- [WHAT IS REQUIRED]:
From the line with "left knee: (121, 131)" onward, reproduce each line of the entries exactly, ending at the last one, and add nothing.

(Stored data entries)
◇ ◇ ◇ ◇ ◇
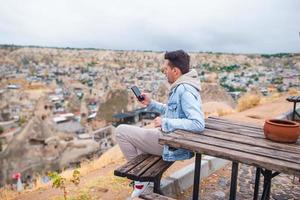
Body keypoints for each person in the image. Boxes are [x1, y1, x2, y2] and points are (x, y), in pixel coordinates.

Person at [116, 50, 205, 198]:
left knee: (121, 131)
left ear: (175, 71)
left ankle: (141, 181)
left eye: (166, 69)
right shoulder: (184, 85)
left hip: (171, 144)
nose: (164, 72)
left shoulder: (184, 90)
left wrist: (166, 122)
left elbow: (198, 123)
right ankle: (145, 182)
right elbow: (173, 111)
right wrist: (151, 104)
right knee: (135, 138)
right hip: (170, 139)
◇ ◇ ◇ ◇ ◇
- [WRITTEN RESPONSE]:
left knee: (121, 131)
left ear: (175, 71)
left ankle: (141, 181)
left eye: (166, 69)
right shoulder: (184, 85)
left hip: (171, 144)
nose: (164, 72)
left shoulder: (184, 90)
left wrist: (166, 122)
left elbow: (198, 123)
right ankle: (145, 182)
right elbow: (173, 111)
right wrist: (151, 104)
right knee: (135, 138)
right hip: (170, 139)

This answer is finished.